As it currently stands, Slow Loris is unabashedly a bedroom-pop act. Routine Glow was recorded entirely in Doyle’s Madison apartment, with all of the production quality of a bedroom recording project—which is to say it (like a lot of stuff these days) sounds like Panda Bear. The album’s textures are glossy and cloaked by reverb, but the songs themselves are too thoroughly and familiarly of-the-’90s to be cast into the same pool of over-saturated pop. Doyle maintains terrific dialogue between his instruments, pairing lazy riffs with razor-sharp hooks to recreate the endearingly acute apathy of Pavement or Built To Spill.
Much of that malaise sounds genuine. “Window By The Stairs” is an especially lonely number that embodies the same themes of detachment and claustrophobia that pervade tracks like “Everybody Knows,” “People You Meet,” and “Late.” Even when Doyle writes about the ocean on “Flowers And Monsters,” he smells it from his bed.
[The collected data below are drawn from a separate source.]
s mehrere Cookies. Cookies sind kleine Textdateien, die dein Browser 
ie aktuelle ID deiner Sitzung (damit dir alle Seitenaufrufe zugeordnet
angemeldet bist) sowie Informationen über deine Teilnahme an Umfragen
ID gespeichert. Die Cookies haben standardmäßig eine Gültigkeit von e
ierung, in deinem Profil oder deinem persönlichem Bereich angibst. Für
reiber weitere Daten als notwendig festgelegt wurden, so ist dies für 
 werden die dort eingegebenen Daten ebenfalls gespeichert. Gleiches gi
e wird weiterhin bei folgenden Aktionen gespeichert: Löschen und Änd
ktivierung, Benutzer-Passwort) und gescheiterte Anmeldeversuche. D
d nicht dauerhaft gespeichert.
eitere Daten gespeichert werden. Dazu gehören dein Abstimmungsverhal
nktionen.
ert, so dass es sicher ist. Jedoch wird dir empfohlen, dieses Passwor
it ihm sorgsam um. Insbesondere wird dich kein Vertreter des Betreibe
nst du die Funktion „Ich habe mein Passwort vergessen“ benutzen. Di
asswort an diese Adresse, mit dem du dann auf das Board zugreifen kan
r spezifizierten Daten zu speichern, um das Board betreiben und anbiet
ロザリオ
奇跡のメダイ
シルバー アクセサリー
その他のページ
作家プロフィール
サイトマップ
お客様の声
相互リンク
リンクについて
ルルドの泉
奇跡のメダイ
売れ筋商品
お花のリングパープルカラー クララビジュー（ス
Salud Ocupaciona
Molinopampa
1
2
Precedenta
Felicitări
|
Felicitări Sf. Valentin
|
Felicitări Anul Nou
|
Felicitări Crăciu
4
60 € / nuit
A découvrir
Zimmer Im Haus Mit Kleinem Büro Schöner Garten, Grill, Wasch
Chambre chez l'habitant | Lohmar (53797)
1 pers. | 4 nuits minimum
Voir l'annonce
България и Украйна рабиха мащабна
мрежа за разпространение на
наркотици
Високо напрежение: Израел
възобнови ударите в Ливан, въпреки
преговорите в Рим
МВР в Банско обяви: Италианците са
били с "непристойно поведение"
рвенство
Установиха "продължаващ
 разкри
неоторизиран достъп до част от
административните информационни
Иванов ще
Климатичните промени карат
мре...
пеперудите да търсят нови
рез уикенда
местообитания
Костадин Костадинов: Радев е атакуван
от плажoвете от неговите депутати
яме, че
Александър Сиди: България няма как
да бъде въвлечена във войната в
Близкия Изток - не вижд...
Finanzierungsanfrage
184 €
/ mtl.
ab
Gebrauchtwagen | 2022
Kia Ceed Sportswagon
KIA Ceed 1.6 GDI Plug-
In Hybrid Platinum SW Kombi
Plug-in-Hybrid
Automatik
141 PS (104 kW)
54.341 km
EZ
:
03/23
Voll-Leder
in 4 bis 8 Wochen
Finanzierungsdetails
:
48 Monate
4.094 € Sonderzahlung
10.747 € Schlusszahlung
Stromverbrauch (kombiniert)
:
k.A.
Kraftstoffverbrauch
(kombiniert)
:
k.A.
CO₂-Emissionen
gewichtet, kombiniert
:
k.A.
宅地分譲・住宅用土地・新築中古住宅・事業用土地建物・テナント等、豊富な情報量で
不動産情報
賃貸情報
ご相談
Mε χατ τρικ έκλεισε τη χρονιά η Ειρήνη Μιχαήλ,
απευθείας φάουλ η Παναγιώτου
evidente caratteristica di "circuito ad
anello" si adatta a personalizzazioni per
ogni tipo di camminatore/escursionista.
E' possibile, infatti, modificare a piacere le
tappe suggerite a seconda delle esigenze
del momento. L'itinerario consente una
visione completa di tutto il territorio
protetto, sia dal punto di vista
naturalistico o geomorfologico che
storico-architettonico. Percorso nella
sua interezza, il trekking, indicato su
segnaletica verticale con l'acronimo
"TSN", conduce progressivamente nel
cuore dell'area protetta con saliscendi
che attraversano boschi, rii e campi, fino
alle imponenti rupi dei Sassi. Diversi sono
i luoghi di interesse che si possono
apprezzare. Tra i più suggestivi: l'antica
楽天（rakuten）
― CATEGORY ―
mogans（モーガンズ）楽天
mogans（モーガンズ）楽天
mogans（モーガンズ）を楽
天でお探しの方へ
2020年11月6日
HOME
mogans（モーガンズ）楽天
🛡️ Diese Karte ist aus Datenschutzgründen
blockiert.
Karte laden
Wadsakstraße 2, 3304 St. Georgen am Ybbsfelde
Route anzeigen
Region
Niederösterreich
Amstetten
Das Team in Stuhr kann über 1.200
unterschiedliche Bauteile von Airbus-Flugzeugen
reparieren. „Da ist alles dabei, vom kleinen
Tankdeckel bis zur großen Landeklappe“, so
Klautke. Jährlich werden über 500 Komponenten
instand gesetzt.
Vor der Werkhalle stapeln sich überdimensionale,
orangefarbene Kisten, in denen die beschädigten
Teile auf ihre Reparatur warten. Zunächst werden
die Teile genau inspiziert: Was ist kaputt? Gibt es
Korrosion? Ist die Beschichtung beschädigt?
But as they say: It’s best to write what you know. And at nearly 45 minutes long, Routine Glow is a thorough artifact, which presents its own complications. For all the airtight hooks and cozy rhythms, Doyle meanders through drawn-out guitar experiments on the aforementioned “Flowers And Monsters” and the back-to-back instrumental offering of “Astoria” and “EVRGRN ST.” Without any momentous punch, the record tends to lull under its own weight toward the end. But those are exactly the kinds of open-ended problems expected from someone who’s just recording around his apartment all day. Still, with the greater triumphs packed inside Routine Glow, it’s not hard to envision Slow Loris occupying a much bigger space in the near future.